Hence do I love my country!—and partake
Of kindred agitations for her sake;
She visits oftentimes my midnight dream;
Her glory meets me with the earliest beam
Of light, which tells that morning is awake.—Wordsworth.
It is something to make a part, however small, of such a[3] nation. It is something to feel that you have such a scope of power and beneficence in the earth. But when you add to this, the food laid up for the heart and the intellect in this island—the wealth of literature and science; the spirit of freedom in which they are nourished, and by which they are prosecuted; the sound religious feeling which has always distinguished it as a nation; the philanthropic institutions that exist in it—every true heart must felicitate itself that its lot is cast in this kingdom.
Such are the moral, political, and intellectual advantages of English life, which must make any noble-minded and reflecting man feel, as he considers his position in the scale of humanity, that he is “a citizen of no mean city.” But our social advantages are not a whit behind these. Can any state of society be well conceived, on which the arts and sciences, literature, and general knowledge, can shed more social conveniences and refined enjoyments? In our houses, in our furniture, in all the materials for our dresses, in the apparatus for our tables and the endless variety of good things by which they are supplied, for which every region has been traversed, and every art in bringing them home, or raising them at home, has been exerted; in books and paintings; in the wonderful provision and accumulation of every article in our shops, that the real wants or the most fanciful desires of men or women may seek for; in our gardens, roads, the beautiful and affluent cultivation of the country,—what nation is there, or has there been, which can for a moment bear a comparison with England?
Ye miserable ancients, had ye these?
And this we may ask, not merely as it respects gas, steam, the marvellous developments of chemistry and electro-magnetism, by which the mode and embellishment of our existence have been so much changed already, and which promise yet changes too vast to be readily familiarized to the imagination,—but of a thousand other privileges and conveniences in which England is pre-eminent. It is, however, to our rural life that we are about to devote our attention; and it is in rural life that the superiority of England is, perhaps, more striking, than in any other respect. Over the whole face of our country the charm of a refined existence is diffused. There is nothing which strikes foreigners so much as the beauty[4] of our country abodes, and the peculiarity of our country life. The elegances, the arts, and refinements of the city, are carried out and blended, from end to end of the island, so beautifully with the peaceful simplicity of the country, that nothing excites more the admiration of strangers than those rural paradises, the halls, castles, abbeys, lodges, and cottages, in which our nobility and gentry spend more or less of every year. Let Prince Pückler Muskau, Washington Irving, Willis, Count Pecchio, Rice, and others, tell you how beautiful, in their eyes, appeared the parks, lawns, fields, and the whole country of England, cultivated like a garden. It is true that our climate is not to be boasted of for its perpetual serenity. It has had no lack of abuse, both from our own countrymen and others. We are none of us without a pretty lively memory of its freaks and changes, its mists and tempests; its winters wild as some of late, and its springs that are often so tardy in their arrival, that they find summer standing in the gate to tell them they are no longer wanted. All this we know; yet which of us is not ready to forgive all this, and to say with a full heart,
England, with all thy faults, I love thee still!

DATASET EXTRACT —

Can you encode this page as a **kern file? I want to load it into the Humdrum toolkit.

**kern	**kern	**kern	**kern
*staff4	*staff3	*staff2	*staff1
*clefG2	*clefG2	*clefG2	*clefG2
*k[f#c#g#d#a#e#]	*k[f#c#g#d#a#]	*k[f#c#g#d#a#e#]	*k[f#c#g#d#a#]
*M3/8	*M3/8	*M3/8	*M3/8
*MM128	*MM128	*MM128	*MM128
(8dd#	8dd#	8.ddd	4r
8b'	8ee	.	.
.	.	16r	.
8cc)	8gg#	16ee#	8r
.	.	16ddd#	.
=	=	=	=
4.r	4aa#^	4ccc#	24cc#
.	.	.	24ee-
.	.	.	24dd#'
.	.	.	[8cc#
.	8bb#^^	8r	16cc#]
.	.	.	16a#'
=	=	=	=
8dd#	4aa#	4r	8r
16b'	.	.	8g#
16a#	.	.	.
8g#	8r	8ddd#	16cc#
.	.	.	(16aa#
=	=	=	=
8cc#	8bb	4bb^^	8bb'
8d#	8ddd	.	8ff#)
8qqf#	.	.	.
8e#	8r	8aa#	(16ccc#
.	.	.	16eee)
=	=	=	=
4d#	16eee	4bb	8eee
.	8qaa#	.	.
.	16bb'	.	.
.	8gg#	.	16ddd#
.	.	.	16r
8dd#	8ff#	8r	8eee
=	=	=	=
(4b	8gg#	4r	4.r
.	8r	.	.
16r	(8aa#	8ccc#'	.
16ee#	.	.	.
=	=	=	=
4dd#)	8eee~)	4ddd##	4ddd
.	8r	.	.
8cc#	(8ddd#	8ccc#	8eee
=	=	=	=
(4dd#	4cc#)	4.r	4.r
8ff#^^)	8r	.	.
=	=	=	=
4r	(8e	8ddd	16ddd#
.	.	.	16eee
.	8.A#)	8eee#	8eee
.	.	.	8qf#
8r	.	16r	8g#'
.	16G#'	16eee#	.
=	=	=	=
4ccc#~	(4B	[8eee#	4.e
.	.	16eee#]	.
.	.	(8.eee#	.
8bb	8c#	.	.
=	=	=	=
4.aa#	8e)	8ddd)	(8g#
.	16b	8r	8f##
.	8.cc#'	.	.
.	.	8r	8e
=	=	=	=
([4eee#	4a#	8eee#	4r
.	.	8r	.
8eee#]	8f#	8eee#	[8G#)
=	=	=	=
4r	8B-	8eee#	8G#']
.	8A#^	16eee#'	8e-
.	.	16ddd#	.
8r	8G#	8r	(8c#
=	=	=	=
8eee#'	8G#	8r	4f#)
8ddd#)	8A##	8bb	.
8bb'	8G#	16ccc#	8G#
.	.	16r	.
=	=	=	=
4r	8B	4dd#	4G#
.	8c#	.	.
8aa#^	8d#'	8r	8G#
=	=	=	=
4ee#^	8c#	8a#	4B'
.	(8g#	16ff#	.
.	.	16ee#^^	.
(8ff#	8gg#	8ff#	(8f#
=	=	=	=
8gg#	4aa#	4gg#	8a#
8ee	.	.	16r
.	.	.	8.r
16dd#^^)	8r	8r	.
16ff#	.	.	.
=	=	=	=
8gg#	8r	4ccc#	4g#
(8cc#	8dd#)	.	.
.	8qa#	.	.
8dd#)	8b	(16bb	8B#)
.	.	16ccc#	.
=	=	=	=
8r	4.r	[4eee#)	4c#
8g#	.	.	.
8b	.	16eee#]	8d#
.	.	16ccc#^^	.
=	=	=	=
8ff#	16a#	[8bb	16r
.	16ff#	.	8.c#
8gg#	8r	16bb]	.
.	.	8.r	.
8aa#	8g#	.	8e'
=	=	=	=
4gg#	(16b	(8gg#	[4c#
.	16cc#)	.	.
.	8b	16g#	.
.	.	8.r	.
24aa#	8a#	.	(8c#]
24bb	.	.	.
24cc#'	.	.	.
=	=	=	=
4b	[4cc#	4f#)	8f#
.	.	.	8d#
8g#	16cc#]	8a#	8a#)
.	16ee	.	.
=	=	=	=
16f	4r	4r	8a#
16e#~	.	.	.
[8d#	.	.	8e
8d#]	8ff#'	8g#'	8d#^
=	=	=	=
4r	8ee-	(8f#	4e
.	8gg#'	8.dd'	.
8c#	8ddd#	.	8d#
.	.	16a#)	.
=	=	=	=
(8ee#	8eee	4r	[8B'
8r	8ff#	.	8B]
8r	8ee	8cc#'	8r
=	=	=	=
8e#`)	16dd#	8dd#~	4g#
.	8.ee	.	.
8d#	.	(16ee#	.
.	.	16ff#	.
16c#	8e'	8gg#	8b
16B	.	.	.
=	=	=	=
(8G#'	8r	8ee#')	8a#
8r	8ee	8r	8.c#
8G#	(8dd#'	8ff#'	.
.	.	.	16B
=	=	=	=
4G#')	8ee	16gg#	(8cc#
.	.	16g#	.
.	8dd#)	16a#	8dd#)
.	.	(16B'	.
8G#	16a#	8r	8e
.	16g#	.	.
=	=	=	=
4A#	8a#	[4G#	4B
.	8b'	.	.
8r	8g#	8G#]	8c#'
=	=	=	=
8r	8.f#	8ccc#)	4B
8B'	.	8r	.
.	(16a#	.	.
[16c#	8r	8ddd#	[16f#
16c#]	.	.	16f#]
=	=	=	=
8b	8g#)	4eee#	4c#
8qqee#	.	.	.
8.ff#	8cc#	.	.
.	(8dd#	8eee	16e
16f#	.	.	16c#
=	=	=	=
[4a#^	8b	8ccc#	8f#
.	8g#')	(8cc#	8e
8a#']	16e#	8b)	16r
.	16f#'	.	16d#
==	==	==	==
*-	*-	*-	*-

DIRECTIVE 1 — According to the passage about England, what strikes foreigners more than anything else?
DIRECTIVE 2 — Carry the passage about England on from its final line.
The entries play no part in any of this.

EXPECTED OUTPUT 1 — The beauty of England's country homes and the peculiarity of its country life.

EXPECTED OUTPUT 2 —
Which of us is not grateful and discerning enough to remember, that even our fickle and imperfect climate has qualities to which England owes much of its glory, and we, many a proud feeling and victorious energy? Which of us can forget, that this abused climate, is that which has not enervated by its heats, has not seduced by its amenities, has not depopulated by its malaria, so that under its baneful influence we have become feeble, listless, reckless of honour or virtue; the mean, the slothful, the crouching slaves of barbarians, or even effeminate despots: it is that which has done none of these things; produced no such effects as these; but it is that which has raised millions of frames strong and muscular and combatant, and enduring as the oaks of its rocky hills; that has nerved those frames to the contempt alike of danger and effeminacy; and has quickened them with hearts full of godlike aspirations after a virtuous glory. What a long line—what ages after ages, of invincible heroes, of dauntless martyrs for freedom and religion, of solemn sages and lawgivers, of philosophers and poets, men sober, and prescient, and splendid in all their[5] endowments as any country ever produced;—what a line of these has flourished amid the glooms and severities of this abused climate; and while Italy has sunk into subjection, and Greece has lain waste beneath the feet of the Turk—has piled up by a succession of matchless endeavours the fame and power of England, to the height of its present greatness.
In our halls is hung
Armoury of the invincible knights of old:
We must be free or die, who speak the tongue
That Shakspeare spake; the faith and morals hold
Which Milton held. In every thing we are sprung
Of earth’s best blood, have titles manifold.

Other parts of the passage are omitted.